Sunday, March 27, 2011

Boulders Access South to the State Line

It was a damp day that felt more like Winter then Spring so we chose a short hike for today.  We headed over to the Boulders Access area in Crowder Mountain State Park.  This area opened in April of 2009 and is reached from exit 5 on I85.  You take Old Dixon Road south and turn left on Bethlehem Road.  Do not park where the trail crosses the road but take a right just beyond this point following the Crowder Mountain State Park signs.  Before we began hiking we signed in where the trail passes through the building.  They ask you to sign in so they know where you were headed if you don't return to your vehicle by closing time.

The paved walkway turns to a dirt trail behind the building and the trail winds around and down off the hill.  This is the Boulder Access Trail and intersects the Ridge Line Trail in .23 miles.  You circle the boulders on the top of the hill but do not climb up to them.  The main boulders area that this trail head is named for are about a mile north on the trail but today we will head south.  As we approached the intersection we could see where hikers have cut straight down instead of following the main trail.  These shortcuts lead to erosion and damage the area.  If you are out for a walk in the woods why would you need to take a shortcut anyway?

A sign at the intersection tells us it is .52 miles to the state line.  We turned left and headed south toward South Carolina.  The trail is wide enough to walk side by side and is a moderate walk in the woods winding around the sides of hills with short uphill sections followed by downhills.  Spring is just beginning to show itself in these woods with a few flowers and leaves showing.  In places there are colorful broken rocks in the trail but it is is mostly smooth.  We heard crows as usual and were scolded by a squirrel but did not see any larger wildlife.  At other times we have seen deer and turkeys in this park.
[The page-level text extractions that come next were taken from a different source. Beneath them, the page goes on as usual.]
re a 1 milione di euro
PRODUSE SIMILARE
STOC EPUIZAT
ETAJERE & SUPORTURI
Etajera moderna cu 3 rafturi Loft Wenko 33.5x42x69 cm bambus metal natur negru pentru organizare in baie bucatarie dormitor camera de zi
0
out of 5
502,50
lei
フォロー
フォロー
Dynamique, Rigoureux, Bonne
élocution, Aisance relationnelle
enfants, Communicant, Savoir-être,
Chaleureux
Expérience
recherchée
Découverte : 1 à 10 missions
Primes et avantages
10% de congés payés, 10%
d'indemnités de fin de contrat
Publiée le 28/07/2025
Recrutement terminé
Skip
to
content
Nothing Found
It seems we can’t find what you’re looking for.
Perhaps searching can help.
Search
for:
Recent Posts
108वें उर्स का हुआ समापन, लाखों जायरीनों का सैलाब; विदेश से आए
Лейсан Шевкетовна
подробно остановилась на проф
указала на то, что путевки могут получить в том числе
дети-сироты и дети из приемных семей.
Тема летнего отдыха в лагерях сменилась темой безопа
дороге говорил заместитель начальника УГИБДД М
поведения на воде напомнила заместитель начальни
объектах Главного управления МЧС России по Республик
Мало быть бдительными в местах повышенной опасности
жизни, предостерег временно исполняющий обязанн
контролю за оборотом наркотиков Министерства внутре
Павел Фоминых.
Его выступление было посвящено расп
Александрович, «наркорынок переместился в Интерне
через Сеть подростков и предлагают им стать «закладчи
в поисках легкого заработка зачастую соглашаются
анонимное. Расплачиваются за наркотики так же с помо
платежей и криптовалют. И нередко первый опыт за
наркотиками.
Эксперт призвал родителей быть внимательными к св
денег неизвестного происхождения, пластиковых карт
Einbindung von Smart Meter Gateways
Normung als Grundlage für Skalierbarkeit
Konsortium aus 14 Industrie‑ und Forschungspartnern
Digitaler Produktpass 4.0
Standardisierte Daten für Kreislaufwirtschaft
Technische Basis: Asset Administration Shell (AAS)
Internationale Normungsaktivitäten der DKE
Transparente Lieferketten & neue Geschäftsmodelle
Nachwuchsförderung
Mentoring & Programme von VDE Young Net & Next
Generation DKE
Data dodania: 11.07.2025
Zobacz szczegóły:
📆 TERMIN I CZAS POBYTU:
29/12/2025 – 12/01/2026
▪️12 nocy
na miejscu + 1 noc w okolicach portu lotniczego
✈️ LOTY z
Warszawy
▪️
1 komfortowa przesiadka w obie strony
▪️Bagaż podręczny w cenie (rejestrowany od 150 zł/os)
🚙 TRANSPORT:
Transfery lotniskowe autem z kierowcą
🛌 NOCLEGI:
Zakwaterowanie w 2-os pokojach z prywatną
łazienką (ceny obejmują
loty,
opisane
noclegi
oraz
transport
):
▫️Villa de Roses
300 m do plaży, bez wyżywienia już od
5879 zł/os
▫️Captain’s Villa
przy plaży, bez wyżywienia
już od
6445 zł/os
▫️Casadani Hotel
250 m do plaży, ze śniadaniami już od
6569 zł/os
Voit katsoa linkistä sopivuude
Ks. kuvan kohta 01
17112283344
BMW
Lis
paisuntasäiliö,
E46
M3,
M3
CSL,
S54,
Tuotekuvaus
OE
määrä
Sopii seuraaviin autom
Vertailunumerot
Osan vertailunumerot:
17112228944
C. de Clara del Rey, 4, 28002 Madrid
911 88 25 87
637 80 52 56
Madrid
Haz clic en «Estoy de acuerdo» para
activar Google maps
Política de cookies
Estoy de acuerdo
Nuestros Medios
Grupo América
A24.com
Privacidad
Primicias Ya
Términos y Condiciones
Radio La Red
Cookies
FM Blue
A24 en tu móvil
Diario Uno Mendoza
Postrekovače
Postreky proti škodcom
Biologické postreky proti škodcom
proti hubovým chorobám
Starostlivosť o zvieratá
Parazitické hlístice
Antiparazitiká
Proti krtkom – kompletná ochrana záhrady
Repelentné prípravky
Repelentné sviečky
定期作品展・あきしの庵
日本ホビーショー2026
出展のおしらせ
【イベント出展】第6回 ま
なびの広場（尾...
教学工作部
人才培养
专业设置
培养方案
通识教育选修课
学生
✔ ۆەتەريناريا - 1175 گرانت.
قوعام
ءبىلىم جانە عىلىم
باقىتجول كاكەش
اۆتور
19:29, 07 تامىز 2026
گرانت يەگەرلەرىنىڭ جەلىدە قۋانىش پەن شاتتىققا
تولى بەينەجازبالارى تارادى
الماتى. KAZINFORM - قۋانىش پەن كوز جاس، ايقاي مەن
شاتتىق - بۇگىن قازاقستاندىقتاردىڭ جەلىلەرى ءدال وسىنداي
At the state line there is a cleared  area for a gas pipeline. Across the clearing a sign tells about the mistake made by the surveyors.  The line was incorrectly placed in 1735 and not corrected until 1772.  I wonder how many people changed their state of residence without moving.  The trail continues south from here crossing another clearing for a pipeline and joining a fire road.  We stopped at the second clearing today but have hiked further in the past.  The trail follows the borderline between Kings Mountain State Park and Kings Mountain National Military Park in areas.  It is three miles from the state line to the intersection  with the Kings Mountain National Recreation Trail.

If you are looking for great mountain views or waterfalls this in not the trail for you.  If you are looking for a quiet walk in the woods that hasn't been discovered by the crowds then this may be what you are looking for.